_Record set:_
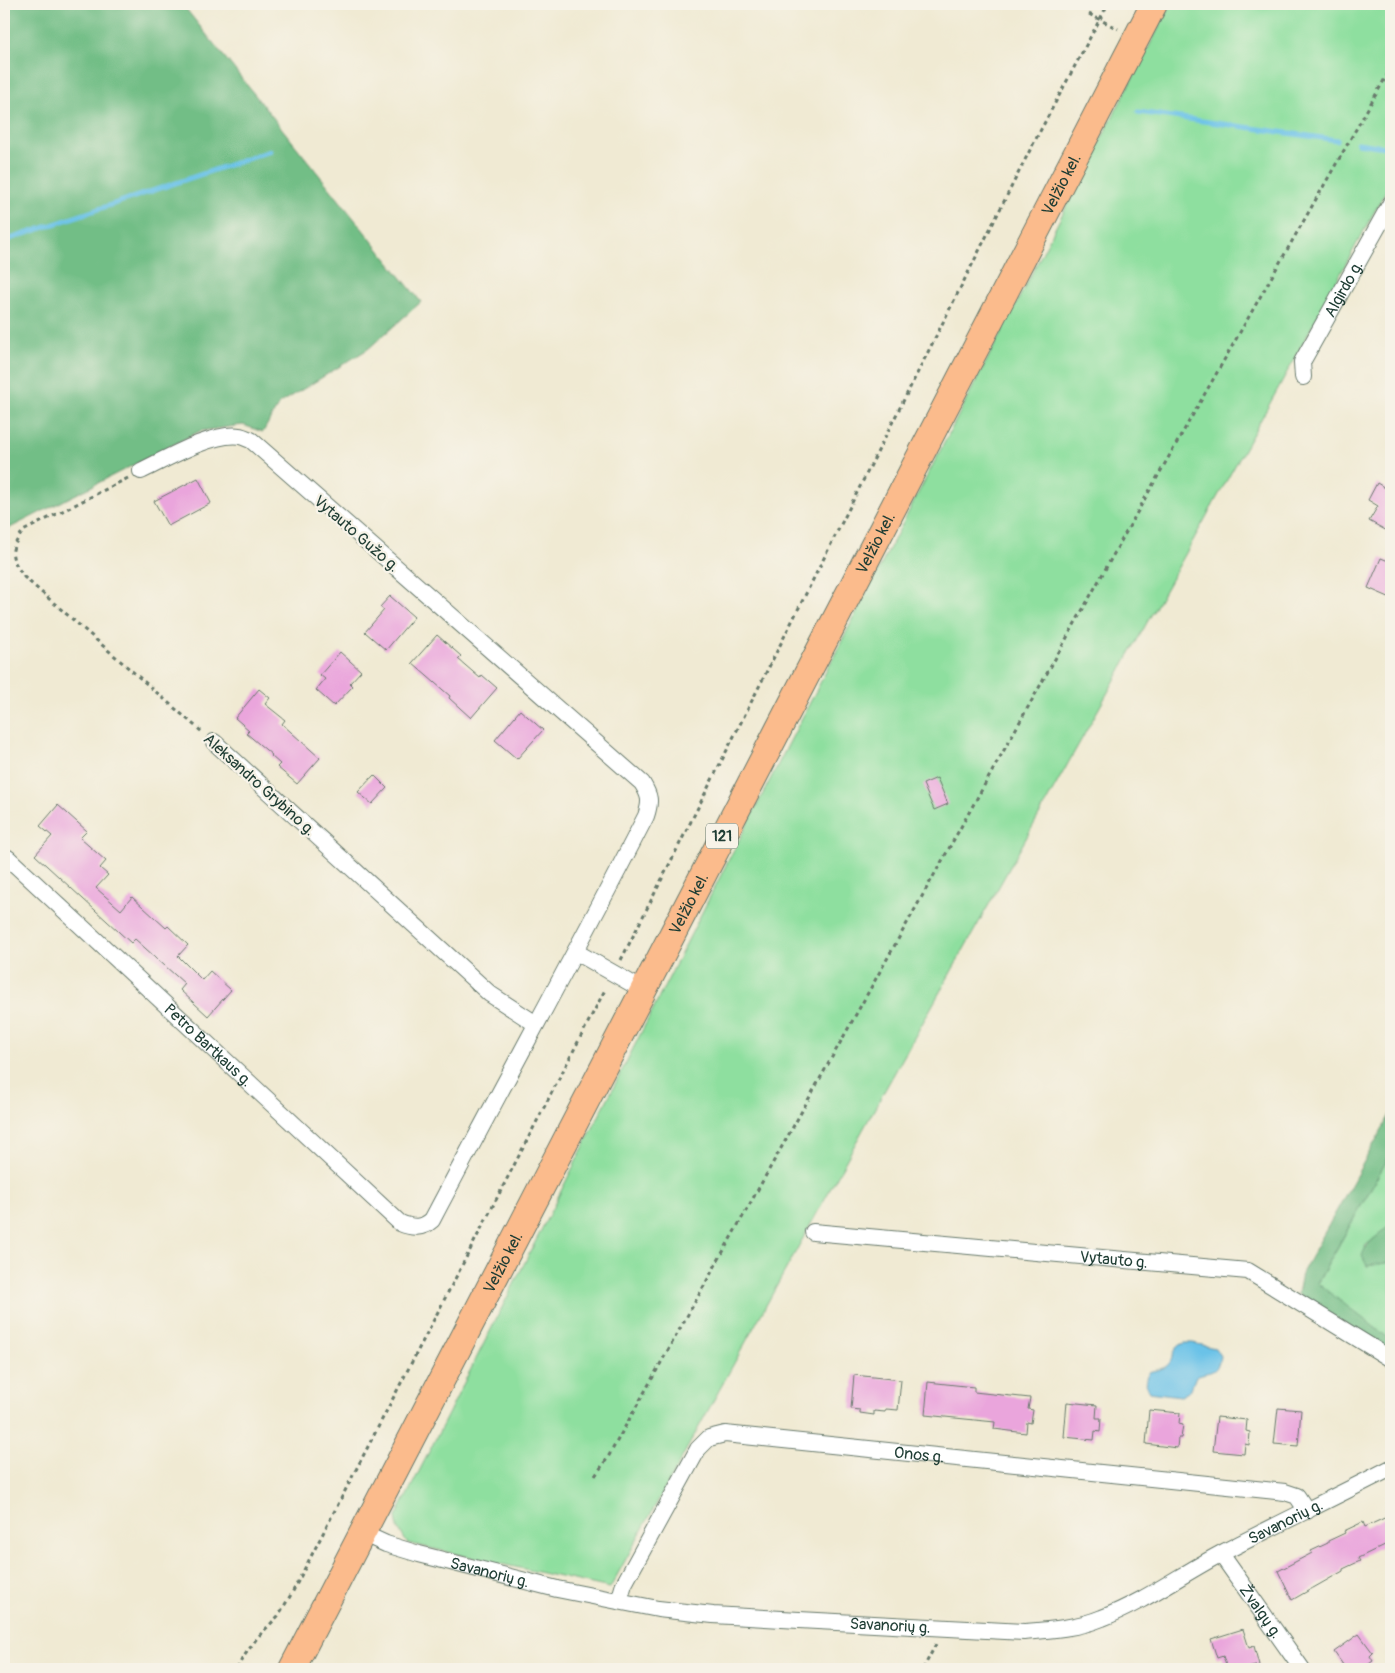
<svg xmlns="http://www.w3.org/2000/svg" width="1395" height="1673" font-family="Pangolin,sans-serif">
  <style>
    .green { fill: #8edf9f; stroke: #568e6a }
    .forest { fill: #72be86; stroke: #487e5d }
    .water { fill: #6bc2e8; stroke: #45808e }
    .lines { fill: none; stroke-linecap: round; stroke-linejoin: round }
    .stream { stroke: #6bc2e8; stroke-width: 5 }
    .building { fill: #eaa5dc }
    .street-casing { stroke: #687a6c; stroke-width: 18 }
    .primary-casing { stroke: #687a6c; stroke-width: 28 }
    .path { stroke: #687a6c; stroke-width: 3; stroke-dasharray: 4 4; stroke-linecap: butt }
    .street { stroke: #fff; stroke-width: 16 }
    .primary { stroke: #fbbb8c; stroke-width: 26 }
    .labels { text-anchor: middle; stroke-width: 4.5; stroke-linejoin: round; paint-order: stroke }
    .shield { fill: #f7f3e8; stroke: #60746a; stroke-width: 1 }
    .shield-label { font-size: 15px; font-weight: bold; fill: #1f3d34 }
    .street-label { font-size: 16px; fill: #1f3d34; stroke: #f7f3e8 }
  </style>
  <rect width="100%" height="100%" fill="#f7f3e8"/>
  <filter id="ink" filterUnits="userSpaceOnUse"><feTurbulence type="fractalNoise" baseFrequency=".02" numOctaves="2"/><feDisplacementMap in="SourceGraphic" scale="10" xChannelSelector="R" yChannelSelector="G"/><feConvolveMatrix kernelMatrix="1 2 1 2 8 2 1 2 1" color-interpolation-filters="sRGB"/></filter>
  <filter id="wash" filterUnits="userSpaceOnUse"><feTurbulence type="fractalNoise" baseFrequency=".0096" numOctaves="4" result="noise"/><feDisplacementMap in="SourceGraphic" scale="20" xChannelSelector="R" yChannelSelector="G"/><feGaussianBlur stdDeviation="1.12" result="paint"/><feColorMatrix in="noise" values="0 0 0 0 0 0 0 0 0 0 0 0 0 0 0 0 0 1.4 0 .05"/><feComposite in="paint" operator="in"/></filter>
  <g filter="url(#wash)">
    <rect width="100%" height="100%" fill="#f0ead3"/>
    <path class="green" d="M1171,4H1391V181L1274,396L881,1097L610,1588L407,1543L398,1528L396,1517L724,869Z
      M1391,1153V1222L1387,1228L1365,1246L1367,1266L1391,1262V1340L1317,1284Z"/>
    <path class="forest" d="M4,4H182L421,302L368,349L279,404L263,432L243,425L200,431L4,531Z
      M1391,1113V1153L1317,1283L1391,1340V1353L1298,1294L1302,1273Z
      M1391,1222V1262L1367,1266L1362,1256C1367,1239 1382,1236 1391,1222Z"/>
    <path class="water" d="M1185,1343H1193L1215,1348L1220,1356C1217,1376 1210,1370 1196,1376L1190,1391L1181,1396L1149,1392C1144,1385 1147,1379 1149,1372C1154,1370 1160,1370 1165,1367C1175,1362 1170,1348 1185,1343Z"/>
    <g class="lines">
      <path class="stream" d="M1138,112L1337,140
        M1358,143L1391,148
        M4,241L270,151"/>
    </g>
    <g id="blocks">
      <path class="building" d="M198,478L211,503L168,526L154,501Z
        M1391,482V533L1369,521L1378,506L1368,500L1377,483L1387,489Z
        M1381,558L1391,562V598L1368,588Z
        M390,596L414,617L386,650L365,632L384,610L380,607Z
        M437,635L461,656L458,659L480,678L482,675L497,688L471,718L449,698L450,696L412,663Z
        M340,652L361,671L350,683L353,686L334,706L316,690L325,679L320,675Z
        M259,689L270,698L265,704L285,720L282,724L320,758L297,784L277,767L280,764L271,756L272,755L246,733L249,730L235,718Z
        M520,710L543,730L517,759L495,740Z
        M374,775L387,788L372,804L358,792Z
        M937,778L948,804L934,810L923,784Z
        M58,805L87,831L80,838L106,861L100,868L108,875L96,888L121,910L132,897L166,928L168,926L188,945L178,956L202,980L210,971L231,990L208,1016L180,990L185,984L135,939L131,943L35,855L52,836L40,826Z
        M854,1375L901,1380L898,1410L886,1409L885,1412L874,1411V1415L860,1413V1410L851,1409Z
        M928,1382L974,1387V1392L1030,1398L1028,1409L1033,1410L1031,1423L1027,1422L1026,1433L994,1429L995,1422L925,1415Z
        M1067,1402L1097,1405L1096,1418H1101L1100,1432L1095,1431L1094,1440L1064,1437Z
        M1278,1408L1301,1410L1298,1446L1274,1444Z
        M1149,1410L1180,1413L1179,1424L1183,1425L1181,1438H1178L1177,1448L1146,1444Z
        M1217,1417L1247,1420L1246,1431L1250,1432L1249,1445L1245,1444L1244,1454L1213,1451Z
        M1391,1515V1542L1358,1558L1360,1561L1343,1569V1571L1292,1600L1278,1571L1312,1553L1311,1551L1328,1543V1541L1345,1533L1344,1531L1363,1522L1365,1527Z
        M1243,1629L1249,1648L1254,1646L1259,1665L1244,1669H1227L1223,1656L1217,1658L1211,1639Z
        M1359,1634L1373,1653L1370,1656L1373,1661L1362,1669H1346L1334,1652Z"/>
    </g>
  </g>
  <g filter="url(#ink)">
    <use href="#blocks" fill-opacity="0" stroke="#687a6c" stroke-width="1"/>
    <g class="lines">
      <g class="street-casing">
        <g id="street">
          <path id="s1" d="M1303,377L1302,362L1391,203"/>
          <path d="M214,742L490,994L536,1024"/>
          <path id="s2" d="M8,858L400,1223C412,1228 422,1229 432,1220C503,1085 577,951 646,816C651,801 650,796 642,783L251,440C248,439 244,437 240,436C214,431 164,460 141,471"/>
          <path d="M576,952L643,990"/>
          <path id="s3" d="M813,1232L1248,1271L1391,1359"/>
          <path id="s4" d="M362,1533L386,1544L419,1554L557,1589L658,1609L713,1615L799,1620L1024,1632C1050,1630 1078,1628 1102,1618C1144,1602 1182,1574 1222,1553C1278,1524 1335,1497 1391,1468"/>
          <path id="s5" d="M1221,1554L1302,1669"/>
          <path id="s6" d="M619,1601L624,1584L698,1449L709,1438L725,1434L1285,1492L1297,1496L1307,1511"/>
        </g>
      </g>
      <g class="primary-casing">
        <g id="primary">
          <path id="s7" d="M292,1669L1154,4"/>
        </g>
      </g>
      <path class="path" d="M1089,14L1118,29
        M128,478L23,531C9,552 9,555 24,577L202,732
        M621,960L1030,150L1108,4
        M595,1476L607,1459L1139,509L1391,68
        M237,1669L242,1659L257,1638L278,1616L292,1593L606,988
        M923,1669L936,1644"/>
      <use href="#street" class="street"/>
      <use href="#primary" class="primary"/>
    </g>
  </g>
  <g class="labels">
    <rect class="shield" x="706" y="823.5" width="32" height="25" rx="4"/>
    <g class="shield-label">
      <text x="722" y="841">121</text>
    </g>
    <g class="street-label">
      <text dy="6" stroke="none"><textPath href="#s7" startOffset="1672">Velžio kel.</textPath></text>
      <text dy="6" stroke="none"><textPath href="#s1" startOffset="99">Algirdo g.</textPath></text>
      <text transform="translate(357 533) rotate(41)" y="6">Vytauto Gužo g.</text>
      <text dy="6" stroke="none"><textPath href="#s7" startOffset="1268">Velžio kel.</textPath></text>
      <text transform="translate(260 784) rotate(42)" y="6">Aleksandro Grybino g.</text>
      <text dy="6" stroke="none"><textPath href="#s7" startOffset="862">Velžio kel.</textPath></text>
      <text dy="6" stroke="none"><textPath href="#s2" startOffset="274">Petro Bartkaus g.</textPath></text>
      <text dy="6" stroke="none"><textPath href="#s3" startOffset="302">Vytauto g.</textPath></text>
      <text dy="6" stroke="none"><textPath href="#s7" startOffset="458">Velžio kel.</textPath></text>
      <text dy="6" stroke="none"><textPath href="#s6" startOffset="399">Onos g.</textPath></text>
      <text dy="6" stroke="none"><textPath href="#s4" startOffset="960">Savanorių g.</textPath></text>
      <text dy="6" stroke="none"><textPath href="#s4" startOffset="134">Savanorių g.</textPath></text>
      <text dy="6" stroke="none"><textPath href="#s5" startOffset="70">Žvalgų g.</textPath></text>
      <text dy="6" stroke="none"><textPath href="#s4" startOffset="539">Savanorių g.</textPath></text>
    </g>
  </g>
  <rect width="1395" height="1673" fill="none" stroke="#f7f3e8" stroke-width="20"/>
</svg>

_What you should do:_
Each line of the data that contains "linecap" belongs in the answer.

_Response for this exercise:_
    .lines { fill: none; stroke-linecap: round; stroke-linejoin: round }
    .path { stroke: #687a6c; stroke-width: 3; stroke-dasharray: 4 4; stroke-linecap: butt }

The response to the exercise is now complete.